2. QNetwork Local - Nueral Network (NN) with an input size of the state and output size of the action space. It includes two hidden layers with 64 units. Resulting in a feed forward Nueral Network. Used to store the current best policy.
3. QNetwork Target - Similar NN architecture to 'QNetwork Local'. Gets trained on batches from the ReplayBuffer.

In [6]:
from dqn_agent import Agent

agent = Agent(state_size=37, action_size=4, seed=0)

device:  cuda:0


## DQN Process
A fixed window of 100 scores will be used as an average to analyze how our agent is training. For each of our defined experiments we start a new session. Then we take action either until we reach the set threshold or the session is ended.
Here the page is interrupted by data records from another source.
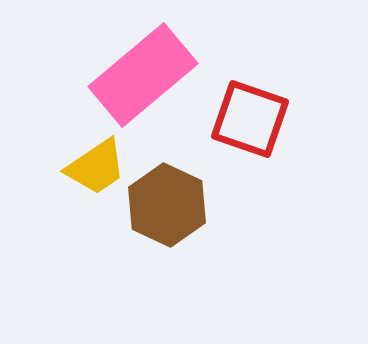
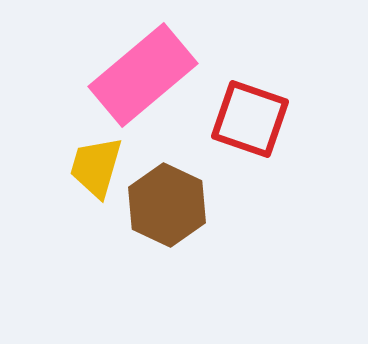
yellow trapezoid: rotated 140 degrees clockwise
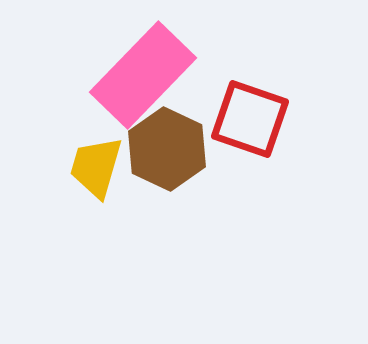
pink rectangle: rotated 6 degrees counterclockwise
brown hexagon: moved 56 px up
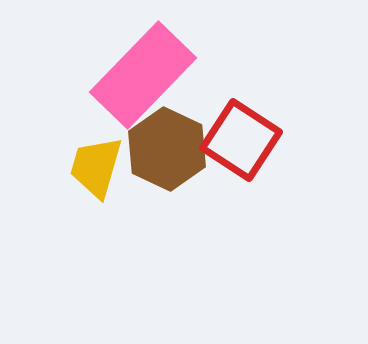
red square: moved 9 px left, 21 px down; rotated 14 degrees clockwise
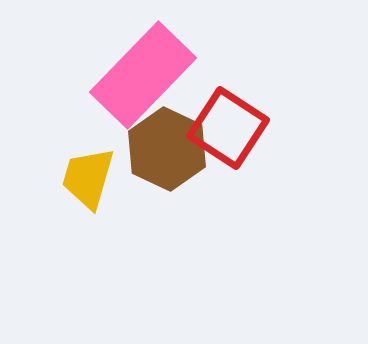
red square: moved 13 px left, 12 px up
yellow trapezoid: moved 8 px left, 11 px down
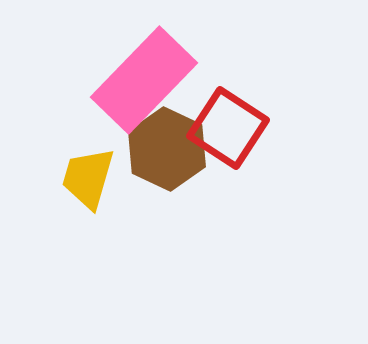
pink rectangle: moved 1 px right, 5 px down
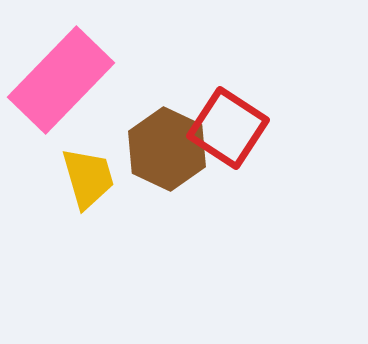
pink rectangle: moved 83 px left
yellow trapezoid: rotated 148 degrees clockwise
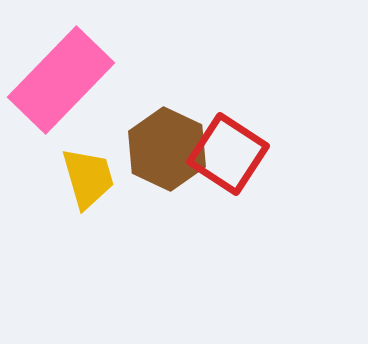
red square: moved 26 px down
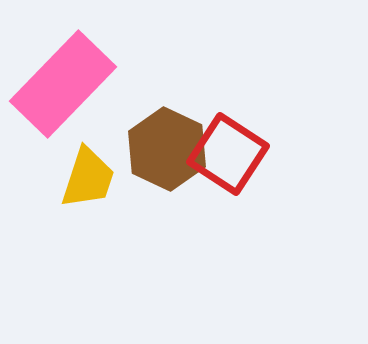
pink rectangle: moved 2 px right, 4 px down
yellow trapezoid: rotated 34 degrees clockwise
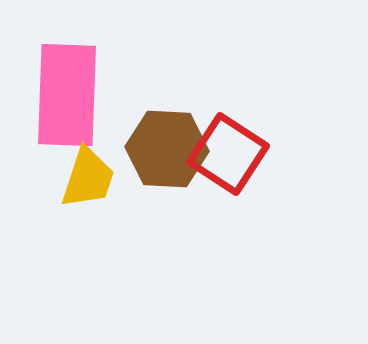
pink rectangle: moved 4 px right, 11 px down; rotated 42 degrees counterclockwise
brown hexagon: rotated 22 degrees counterclockwise
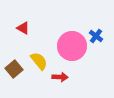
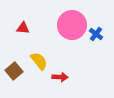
red triangle: rotated 24 degrees counterclockwise
blue cross: moved 2 px up
pink circle: moved 21 px up
brown square: moved 2 px down
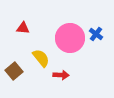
pink circle: moved 2 px left, 13 px down
yellow semicircle: moved 2 px right, 3 px up
red arrow: moved 1 px right, 2 px up
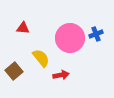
blue cross: rotated 32 degrees clockwise
red arrow: rotated 14 degrees counterclockwise
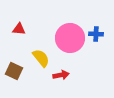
red triangle: moved 4 px left, 1 px down
blue cross: rotated 24 degrees clockwise
brown square: rotated 24 degrees counterclockwise
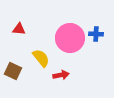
brown square: moved 1 px left
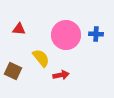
pink circle: moved 4 px left, 3 px up
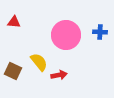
red triangle: moved 5 px left, 7 px up
blue cross: moved 4 px right, 2 px up
yellow semicircle: moved 2 px left, 4 px down
red arrow: moved 2 px left
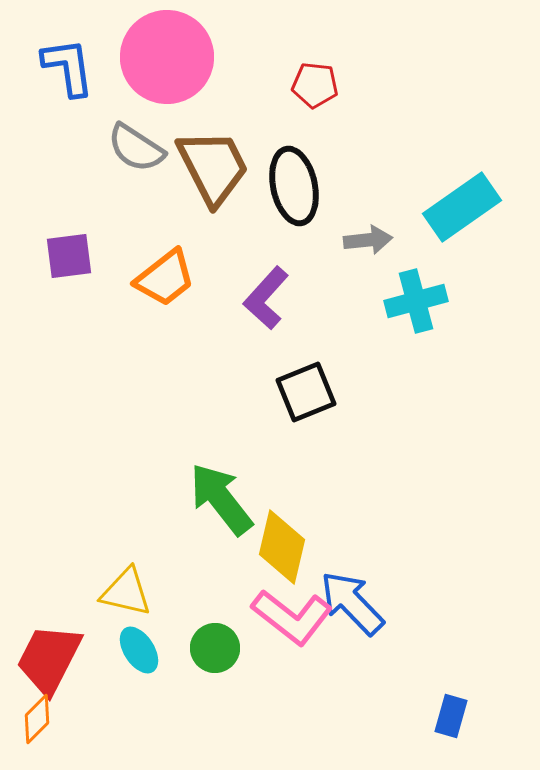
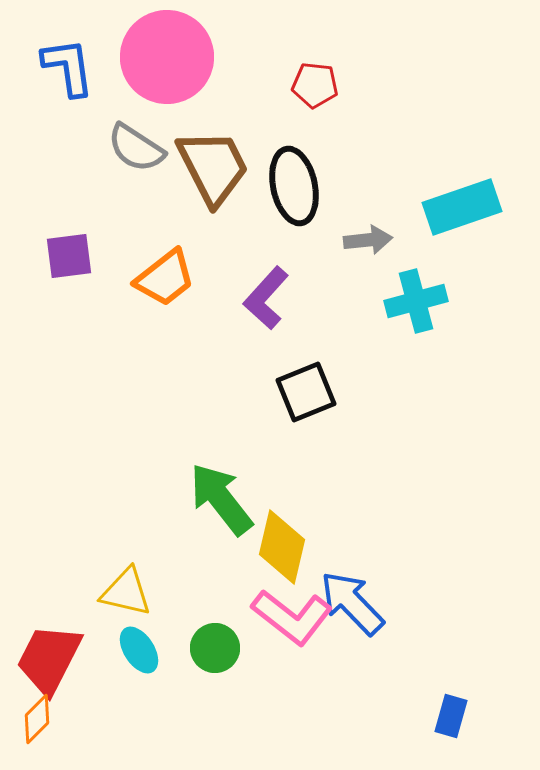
cyan rectangle: rotated 16 degrees clockwise
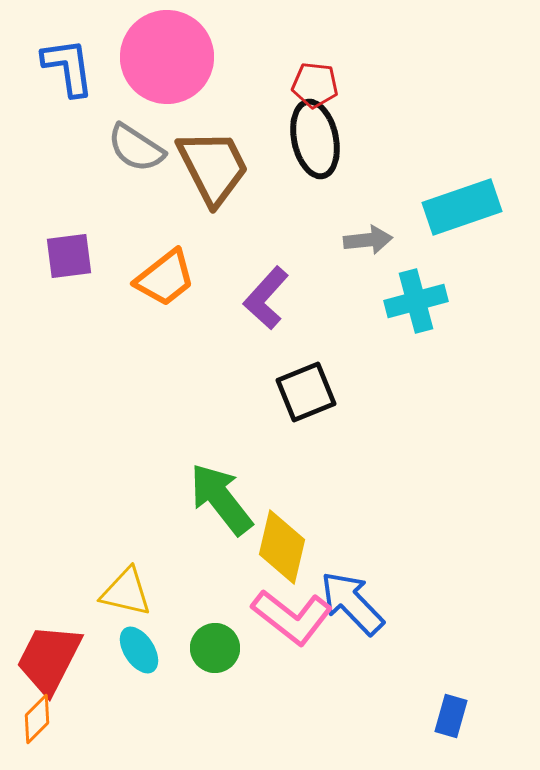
black ellipse: moved 21 px right, 47 px up
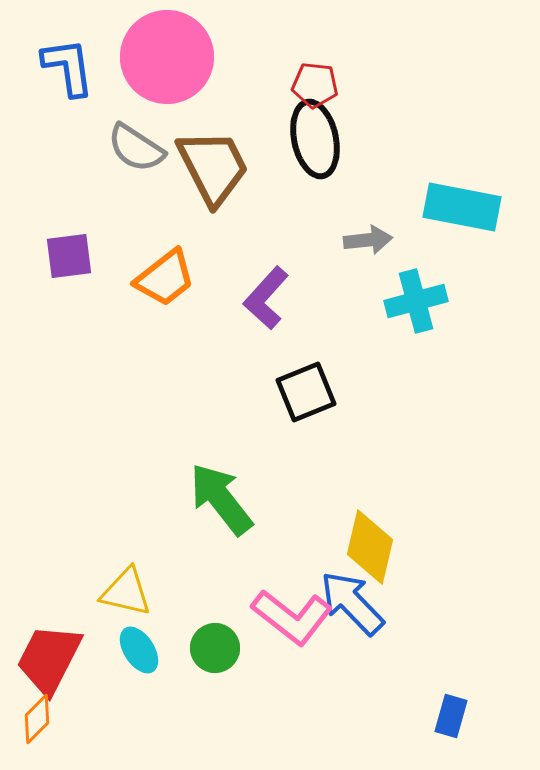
cyan rectangle: rotated 30 degrees clockwise
yellow diamond: moved 88 px right
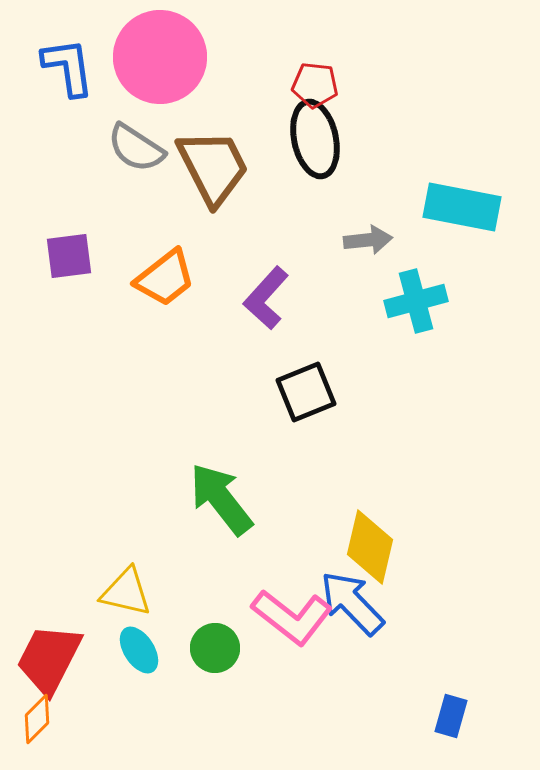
pink circle: moved 7 px left
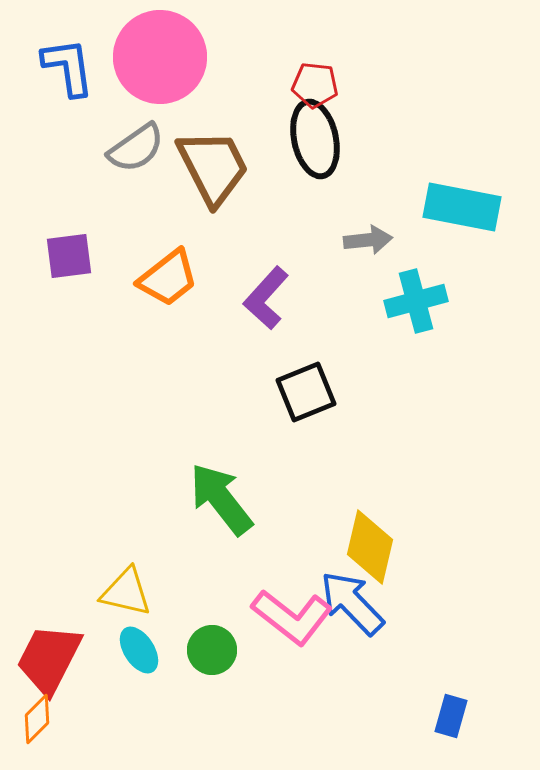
gray semicircle: rotated 68 degrees counterclockwise
orange trapezoid: moved 3 px right
green circle: moved 3 px left, 2 px down
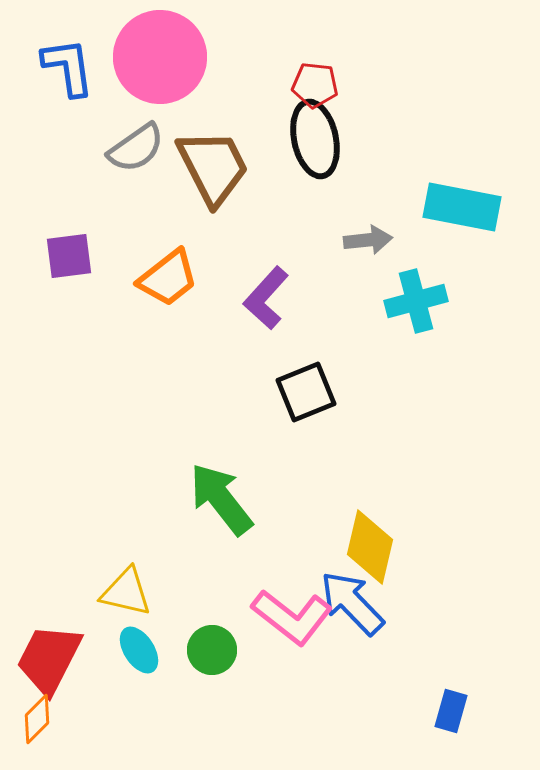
blue rectangle: moved 5 px up
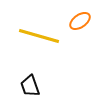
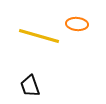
orange ellipse: moved 3 px left, 3 px down; rotated 40 degrees clockwise
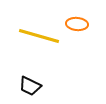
black trapezoid: rotated 45 degrees counterclockwise
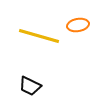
orange ellipse: moved 1 px right, 1 px down; rotated 15 degrees counterclockwise
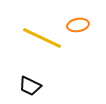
yellow line: moved 3 px right, 2 px down; rotated 9 degrees clockwise
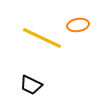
black trapezoid: moved 1 px right, 1 px up
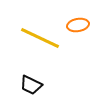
yellow line: moved 2 px left
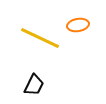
black trapezoid: moved 3 px right; rotated 90 degrees counterclockwise
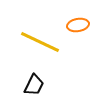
yellow line: moved 4 px down
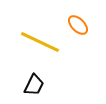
orange ellipse: rotated 55 degrees clockwise
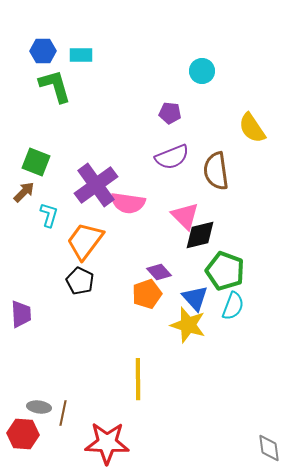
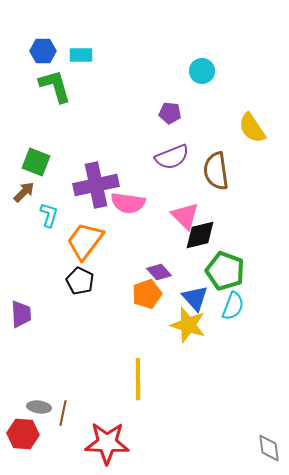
purple cross: rotated 24 degrees clockwise
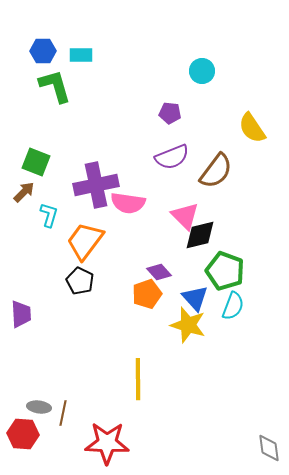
brown semicircle: rotated 135 degrees counterclockwise
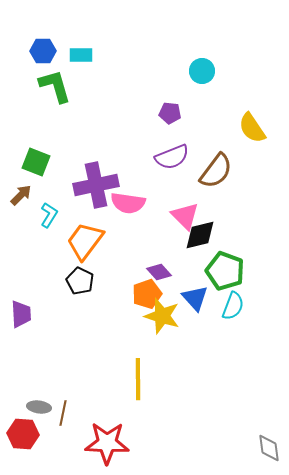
brown arrow: moved 3 px left, 3 px down
cyan L-shape: rotated 15 degrees clockwise
yellow star: moved 26 px left, 9 px up
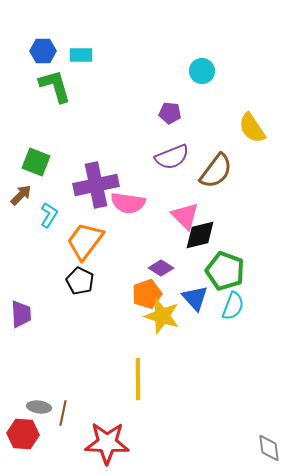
purple diamond: moved 2 px right, 4 px up; rotated 15 degrees counterclockwise
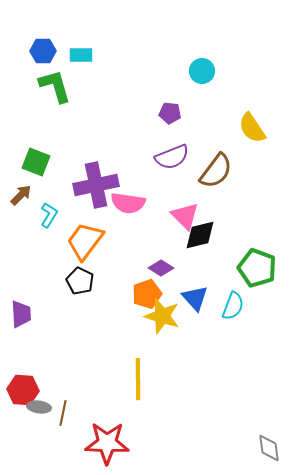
green pentagon: moved 32 px right, 3 px up
red hexagon: moved 44 px up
In this step the following occurs.
1. Get Action from the current policy
1. Play the action and get the enviroment info
1. Step the Agent
    1. Add the state next state relationship to the memory buffer
    1. If the step is an update_entry window (in this case we are updating every 4-steps) and the replay buffer has more entries than the batch size, then weights are updated in the current policy
1. After Session End
    1. Scores are added to buffer
    1. eps is reduced (As more sessions are completed the agent should be getting better so we would like to reduce the probability of random actions.

In [7]:
def dqn(n_episodes=2000, max_t=1000, eps_start=1.0, eps_end=0.01, eps_decay=0.995):
    """Deep Q-Learning.
    
    Params
    ======
        n_episodes (int): maximum number of training episodes
        max_t (int): maximum number of timesteps per episode
        eps_start (float): starting value of epsilon, for epsilon-greedy action selection
        eps_end (float): minimum value of epsilon
        eps_decay (float): multiplicative factor (per episode) for decreasing epsilon
    """
    scores = []                        # list containing scores from each episode
    scores_window = deque(maxlen=100)  # last 100 scores
    moving_avgs = []                   # list of moving averages
    eps = eps_start                    # initialize epsilon
    for i_episode in range(1, n_episodes+1):
        env_info = env.reset(train_mode=True)[brain_name] # reset the environment
        state = env_info.vector_observations[0]            # get the current state
        score = 0
        for t in range(max_t):
            action = agent.act(state, eps) #Select an Action
            action = action.astype(np.int32)
            env_info = env.step(action)[brain_name]        # send the action to the environment
            next_state = env_info.vector_observations[0]   # get the next state
            reward = env_info.rewards[0]                   # get the reward
            done = env_info.local_done[0]                  # see if episode has finished
            agent.step(state, action, reward, next_state, done)
            state = next_state
            score += reward
            if done:
                break 
        scores_window.append(score)       # save most recent score
        scores.append(score)              # save most recent score
        moving_avg = np.mean(scores_window)  # calculate moving average
        moving_avgs.append(moving_avg)       # save most recent moving average
        eps = max(eps_end, eps_decay*eps) # decrease epsilon
        print('\rEpisode {}\tAverage Score: {:.2f}'.format(i_episode, np.mean(scores_window)), end="")
        if i_episode % 100 == 0:
            print('\rEpisode {}\tAverage Score: {:.2f}'.format(i_episode, np.mean(scores_window)))
        if np.mean(scores_window)>=13.0:
            print('\nEnvironment solved in {:d} episodes!\tAverage Score: {:.2f}'.format(i_episode-100, np.mean(scores_window)))
            torch.save(agent.qnetwork_local.state_dict(), 'checkpoint.pth')
            break
    return scores, moving_avgs

scores, avgs = dqn()


Episode 100	Average Score: 0.64
Episode 105	Average Score: 0.79

# Plot of Rewards

In [None]:
# env.close()
# plot the scores
fig = plt.figure()
ax = fig.add_subplot(111)
plt.plot(np.arange(len(scores)), scores, label='scores')
plt.plot(np.arange(len(scores)), avgs, c='r', label='average')
plt.ylabel('Score')
plt.xlabel('Episode #')
plt.legend(loc='upper left');
plt.show()

UnityEnvironmentException: No Unity environment is loaded.